Not only does Big Little Lies mark Reese Witherspoon‘s first significant foray into television, but the actress sees the limited series adaptation of Liane Moriarty‘s best-selling book as an important part of a necessary paradigm shift regarding the sort of roles offered to women in Hollywood.
“I’m passionate because things have to change. We have to start seeing women as they really are on film. We have to. And not just in movie theaters on a tiny budget,” she told reporters during the show’s panel at the 2017 Winter TCA Press Tour. “We need to see real women’s experience, whether it involves domestic violence, whether it involves sexual assault, whether it involved motherhood of romance or infidelity or divorce. We need to see these things because we as human beings, we learn from art and what can you do if you never see it reflected?”

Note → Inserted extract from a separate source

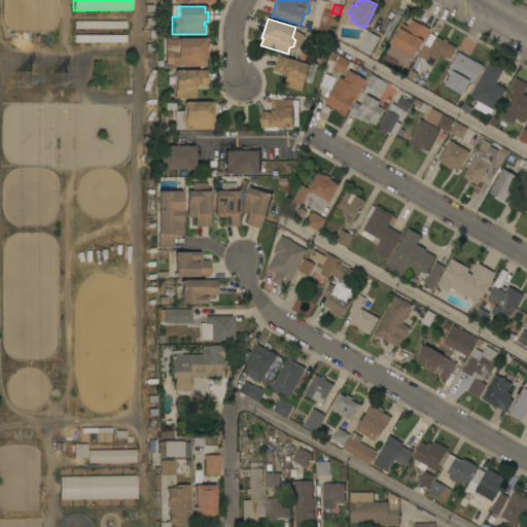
[(402,24),(407,26),(411,19),(422,26),(423,25),(430,29),(414,58),(390,44),(402,24)]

The actress, who’d grown weary of what she referred to the “Smurfette Syndrome” on the sets of her films (think one woman among many, many men), felt very strongly about bringing the series’ quintet of complicated female roles to life. “I feel like the constant women of incredible talent playing wives and girlfriends with thankless parts, I just had enough,” she said. “It’s a unique privilege to be able to come to other women with a piece of material I feel deeply proud of and excited to see their performances. These are the kinds of things that shift consciousness.”

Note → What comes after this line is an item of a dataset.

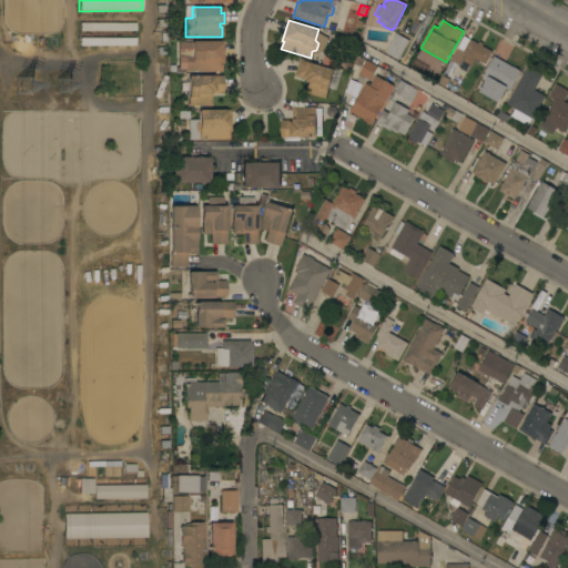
[(134,23),(79,22),(79,30),(134,31),(134,23)]
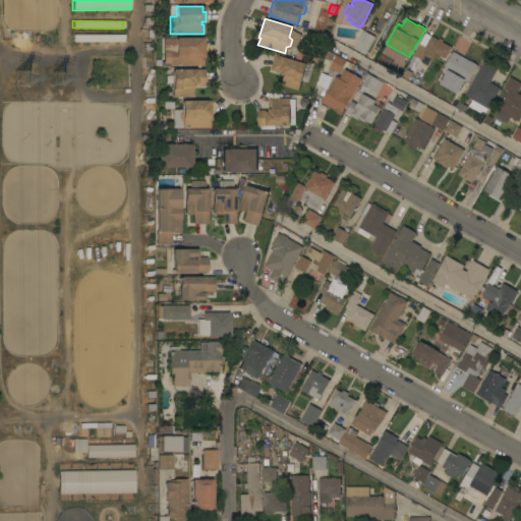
[(363,30),(374,37),(365,54),(357,50),(356,52),(353,51),(354,48),(353,48),(363,30)]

Big Little Lies centers on three mothers (Witherspoon, fellow executive producer Nicole Kidman and Shailene Woodley) of kindergartners whose seemingly perfect lives unravel to the point of murder. Zoë Kravitz and Laura Dern round out the quintet, with Adam Scott and Alexander Skarsgård on board as well.
For fans of the book, before you begin worrying about all the ways the adaptation will stray from the source material, David E. Kelley (who wrote all seven episodes) is here to calm your fears. “The easy part was I could stay faithful to the story. I love the book, I was really drawn to the characters,” the prolific TV producer admitted. “What was challenging was probably living up to the book, living up to the complications that were there in those characters. And also having to make cuts…But it was a pretty smooth process and a fun process, overall, and I give credit to Liane. She wrote a fun piece.”
Big Little Lies premieres Sunday, Feb. 19 at 9 p.m. on HBO.